Announcing a consultation on a possible ban ministers said 8.5bn plastic straws were thrown away in the UK every year.
The prime minister said plastic waste was "one of the greatest environmental challenges facing the world", writes BBC
And Theresa May will urge leaders at the Commonwealth Heads of Government Meeting, which starts later, to follow the UK's lead in tackling the problem.
The Queen will formally open the summit at an event at Buckingham Palace attended by prime ministers and presidents from the 53 states that make up the organisation.
Mrs May claimed the UK was a "world leader" on tackling plastic waste, highlighting the charges that have been introduced for plastic bags, the ban on microbeads and the announcement in March of a consultation on introducing a deposit return scheme for drinks containers in England.
"Alongside our domestic action, this week we are rallying Commonwealth countries to join us in the fight against marine plastics," she said.
"The Commonwealth is a unique organisation, with a huge diversity of wildlife, environments and coastlines.

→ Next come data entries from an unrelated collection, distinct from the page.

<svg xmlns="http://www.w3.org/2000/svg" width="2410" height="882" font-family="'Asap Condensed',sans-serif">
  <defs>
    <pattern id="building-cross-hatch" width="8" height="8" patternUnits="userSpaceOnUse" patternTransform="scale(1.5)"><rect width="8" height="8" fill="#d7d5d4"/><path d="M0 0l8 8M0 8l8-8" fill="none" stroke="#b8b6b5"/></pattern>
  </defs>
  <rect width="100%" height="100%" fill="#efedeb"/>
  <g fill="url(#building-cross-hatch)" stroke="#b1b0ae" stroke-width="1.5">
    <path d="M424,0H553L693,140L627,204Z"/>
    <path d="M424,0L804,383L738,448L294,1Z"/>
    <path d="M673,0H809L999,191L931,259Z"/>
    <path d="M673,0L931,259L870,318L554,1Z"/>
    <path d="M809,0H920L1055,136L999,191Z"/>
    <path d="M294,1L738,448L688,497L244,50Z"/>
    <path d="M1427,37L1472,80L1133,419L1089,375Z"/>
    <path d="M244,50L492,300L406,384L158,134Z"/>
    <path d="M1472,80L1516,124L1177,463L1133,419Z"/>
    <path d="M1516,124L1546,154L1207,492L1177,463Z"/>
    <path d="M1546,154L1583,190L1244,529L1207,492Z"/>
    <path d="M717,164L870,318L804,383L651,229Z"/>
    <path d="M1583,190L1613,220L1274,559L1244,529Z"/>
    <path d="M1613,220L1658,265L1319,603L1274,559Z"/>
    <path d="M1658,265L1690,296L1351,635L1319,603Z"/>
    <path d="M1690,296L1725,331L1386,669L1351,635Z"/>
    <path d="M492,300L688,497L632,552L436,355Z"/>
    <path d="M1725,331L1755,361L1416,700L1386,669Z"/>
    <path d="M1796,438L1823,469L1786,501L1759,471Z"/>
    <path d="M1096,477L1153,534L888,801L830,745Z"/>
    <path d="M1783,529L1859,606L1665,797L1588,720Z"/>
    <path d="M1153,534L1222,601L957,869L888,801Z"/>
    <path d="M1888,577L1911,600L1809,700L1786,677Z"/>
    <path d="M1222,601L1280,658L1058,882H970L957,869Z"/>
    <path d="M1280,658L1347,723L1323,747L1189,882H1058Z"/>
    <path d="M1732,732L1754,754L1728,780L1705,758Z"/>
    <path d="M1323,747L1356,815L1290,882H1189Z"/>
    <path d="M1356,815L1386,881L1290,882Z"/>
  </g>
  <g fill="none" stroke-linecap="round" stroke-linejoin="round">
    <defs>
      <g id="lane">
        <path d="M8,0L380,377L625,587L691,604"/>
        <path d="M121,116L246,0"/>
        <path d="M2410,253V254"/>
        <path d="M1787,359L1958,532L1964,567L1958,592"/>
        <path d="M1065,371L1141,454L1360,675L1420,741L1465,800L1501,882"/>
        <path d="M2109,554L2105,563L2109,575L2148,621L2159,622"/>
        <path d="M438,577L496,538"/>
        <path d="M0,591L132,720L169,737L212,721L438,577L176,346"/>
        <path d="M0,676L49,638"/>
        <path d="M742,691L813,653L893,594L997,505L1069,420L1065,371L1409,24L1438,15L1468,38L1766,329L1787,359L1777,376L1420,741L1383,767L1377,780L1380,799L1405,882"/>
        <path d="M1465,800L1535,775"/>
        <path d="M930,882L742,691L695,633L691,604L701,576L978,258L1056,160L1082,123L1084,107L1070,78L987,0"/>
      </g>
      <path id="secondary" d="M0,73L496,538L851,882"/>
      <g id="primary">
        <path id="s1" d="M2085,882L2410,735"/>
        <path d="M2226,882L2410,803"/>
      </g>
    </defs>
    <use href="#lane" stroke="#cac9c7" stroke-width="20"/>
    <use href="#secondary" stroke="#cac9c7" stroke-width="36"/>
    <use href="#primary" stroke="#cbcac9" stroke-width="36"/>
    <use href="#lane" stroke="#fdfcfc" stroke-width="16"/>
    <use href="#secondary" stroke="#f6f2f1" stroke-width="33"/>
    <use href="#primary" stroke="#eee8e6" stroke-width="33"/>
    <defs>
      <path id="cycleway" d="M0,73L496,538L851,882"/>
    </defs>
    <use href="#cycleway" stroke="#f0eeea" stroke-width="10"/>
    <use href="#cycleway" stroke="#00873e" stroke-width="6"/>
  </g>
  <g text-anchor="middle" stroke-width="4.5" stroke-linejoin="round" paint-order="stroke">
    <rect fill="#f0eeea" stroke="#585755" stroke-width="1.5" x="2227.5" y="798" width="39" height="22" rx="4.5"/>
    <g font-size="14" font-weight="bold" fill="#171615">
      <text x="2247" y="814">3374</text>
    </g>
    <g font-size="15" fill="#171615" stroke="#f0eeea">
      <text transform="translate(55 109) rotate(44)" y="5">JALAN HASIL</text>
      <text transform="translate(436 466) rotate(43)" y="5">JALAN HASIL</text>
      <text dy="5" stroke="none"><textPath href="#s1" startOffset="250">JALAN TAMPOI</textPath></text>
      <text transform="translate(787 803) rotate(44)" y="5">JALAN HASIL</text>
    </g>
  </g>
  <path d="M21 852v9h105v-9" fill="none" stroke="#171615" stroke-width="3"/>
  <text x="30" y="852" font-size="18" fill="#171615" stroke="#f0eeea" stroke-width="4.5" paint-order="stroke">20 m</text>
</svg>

"Together we can effect real change so that future generations can enjoy a natural environment that is healthier than we currently find it."
The environment secretary Michael Gove describes plastic waste as a worldwide emergency, which naturally raises questions about the speed of the government's response.
The headlines talk of a ban on plastic straws - but the announcement is about a consultation to do that. A similar exercise is under way about a deposit scheme for plastic drinks bottles, and MPs were not impressed on Wednesday when they learned that the system itself will not come into effect until 2020.
When ministers talk of the UK leading the world on this hot topic it's worth casting an eye over the actions of other countries. Dozens have actually banned plastic bags - Britain has a system of retailers having to charge for them.
And since last year Kenya has adopted the most draconian measures of all: there are fines if you use a plastic bag and if business people are caught making or importing them, they actually face up to four years in jail.
Amid many claims about fighting a war on plastic, the Kenyans are leading the charge.